** TRY IT **
Instruction for the data below: set down exactly the lines from the line with "immunohistochemistry (IHC) histopathology" to the line with "staining of cervical", inclusive, and no others.

[Stored data]
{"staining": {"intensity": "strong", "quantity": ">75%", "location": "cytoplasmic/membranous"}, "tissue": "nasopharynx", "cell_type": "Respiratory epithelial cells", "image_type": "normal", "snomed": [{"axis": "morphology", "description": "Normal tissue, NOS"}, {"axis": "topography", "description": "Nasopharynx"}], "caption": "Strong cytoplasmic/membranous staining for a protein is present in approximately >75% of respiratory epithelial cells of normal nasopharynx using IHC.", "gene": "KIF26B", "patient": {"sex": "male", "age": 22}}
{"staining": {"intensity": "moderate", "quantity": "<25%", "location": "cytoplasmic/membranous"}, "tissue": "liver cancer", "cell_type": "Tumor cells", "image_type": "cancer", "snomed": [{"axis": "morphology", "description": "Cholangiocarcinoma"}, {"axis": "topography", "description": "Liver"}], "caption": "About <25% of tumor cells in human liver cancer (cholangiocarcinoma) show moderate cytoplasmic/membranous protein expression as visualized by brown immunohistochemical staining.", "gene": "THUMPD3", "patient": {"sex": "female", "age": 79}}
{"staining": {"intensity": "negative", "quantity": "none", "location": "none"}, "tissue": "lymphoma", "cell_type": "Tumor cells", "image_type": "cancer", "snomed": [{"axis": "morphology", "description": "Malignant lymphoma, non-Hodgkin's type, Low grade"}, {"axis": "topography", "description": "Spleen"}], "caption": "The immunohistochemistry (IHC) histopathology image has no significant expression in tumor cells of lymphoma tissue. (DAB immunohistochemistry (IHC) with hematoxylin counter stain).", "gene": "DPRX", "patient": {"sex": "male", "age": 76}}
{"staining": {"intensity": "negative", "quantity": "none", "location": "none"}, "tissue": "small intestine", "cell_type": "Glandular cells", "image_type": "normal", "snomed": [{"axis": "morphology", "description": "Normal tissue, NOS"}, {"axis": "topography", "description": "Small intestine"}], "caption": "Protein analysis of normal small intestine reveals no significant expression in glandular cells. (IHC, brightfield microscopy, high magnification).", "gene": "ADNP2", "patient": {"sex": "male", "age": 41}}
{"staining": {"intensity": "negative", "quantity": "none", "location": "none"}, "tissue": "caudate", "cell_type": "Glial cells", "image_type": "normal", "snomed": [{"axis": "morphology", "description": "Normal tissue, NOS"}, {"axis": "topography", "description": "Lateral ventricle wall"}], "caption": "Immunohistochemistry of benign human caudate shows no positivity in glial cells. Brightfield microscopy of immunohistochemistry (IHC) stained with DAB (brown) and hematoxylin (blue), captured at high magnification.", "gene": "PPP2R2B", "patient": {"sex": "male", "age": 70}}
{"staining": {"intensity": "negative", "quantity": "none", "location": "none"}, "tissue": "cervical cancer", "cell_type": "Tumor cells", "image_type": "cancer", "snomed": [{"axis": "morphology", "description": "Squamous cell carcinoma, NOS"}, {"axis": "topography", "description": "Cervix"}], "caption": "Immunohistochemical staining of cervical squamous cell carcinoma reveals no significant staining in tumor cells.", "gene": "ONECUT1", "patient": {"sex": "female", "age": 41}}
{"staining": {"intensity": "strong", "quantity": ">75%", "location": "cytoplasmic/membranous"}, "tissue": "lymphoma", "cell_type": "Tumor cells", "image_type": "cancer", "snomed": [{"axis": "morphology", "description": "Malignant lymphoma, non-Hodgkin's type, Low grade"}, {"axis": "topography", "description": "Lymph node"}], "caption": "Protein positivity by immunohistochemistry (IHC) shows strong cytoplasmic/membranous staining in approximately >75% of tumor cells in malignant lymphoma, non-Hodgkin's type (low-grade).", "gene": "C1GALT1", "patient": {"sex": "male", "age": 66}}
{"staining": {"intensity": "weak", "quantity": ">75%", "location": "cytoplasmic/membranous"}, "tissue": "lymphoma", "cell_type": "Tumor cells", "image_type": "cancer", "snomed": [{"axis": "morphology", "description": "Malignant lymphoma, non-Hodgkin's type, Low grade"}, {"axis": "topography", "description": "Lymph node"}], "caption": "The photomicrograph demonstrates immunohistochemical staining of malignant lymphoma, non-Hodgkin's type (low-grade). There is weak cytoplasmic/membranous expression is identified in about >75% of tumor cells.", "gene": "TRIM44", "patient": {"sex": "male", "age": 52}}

** EXERCISE SOLUTION **
{"staining": {"intensity": "negative", "quantity": "none", "location": "none"}, "tissue": "lymphoma", "cell_type": "Tumor cells", "image_type": "cancer", "snomed": [{"axis": "morphology", "description": "Malignant lymphoma, non-Hodgkin's type, Low grade"}, {"axis": "topography", "description": "Spleen"}], "caption": "The immunohistochemistry (IHC) histopathology image has no significant expression in tumor cells of lymphoma tissue. (DAB immunohistochemistry (IHC) with hematoxylin counter stain).", "gene": "DPRX", "patient": {"sex": "male", "age": 76}}
{"staining": {"intensity": "negative", "quantity": "none", "location": "none"}, "tissue": "small intestine", "cell_type": "Glandular cells", "image_type": "normal", "snomed": [{"axis": "morphology", "description": "Normal tissue, NOS"}, {"axis": "topography", "description": "Small intestine"}], "caption": "Protein analysis of normal small intestine reveals no significant expression in glandular cells. (IHC, brightfield microscopy, high magnification).", "gene": "ADNP2", "patient": {"sex": "male", "age": 41}}
{"staining": {"intensity": "negative", "quantity": "none", "location": "none"}, "tissue": "caudate", "cell_type": "Glial cells", "image_type": "normal", "snomed": [{"axis": "morphology", "description": "Normal tissue, NOS"}, {"axis": "topography", "description": "Lateral ventricle wall"}], "caption": "Immunohistochemistry of benign human caudate shows no positivity in glial cells. Brightfield microscopy of immunohistochemistry (IHC) stained with DAB (brown) and hematoxylin (blue), captured at high magnification.", "gene": "PPP2R2B", "patient": {"sex": "male", "age": 70}}
{"staining": {"intensity": "negative", "quantity": "none", "location": "none"}, "tissue": "cervical cancer", "cell_type": "Tumor cells", "image_type": "cancer", "snomed": [{"axis": "morphology", "description": "Squamous cell carcinoma, NOS"}, {"axis": "topography", "description": "Cervix"}], "caption": "Immunohistochemical staining of cervical squamous cell carcinoma reveals no significant staining in tumor cells.", "gene": "ONECUT1", "patient": {"sex": "female", "age": 41}}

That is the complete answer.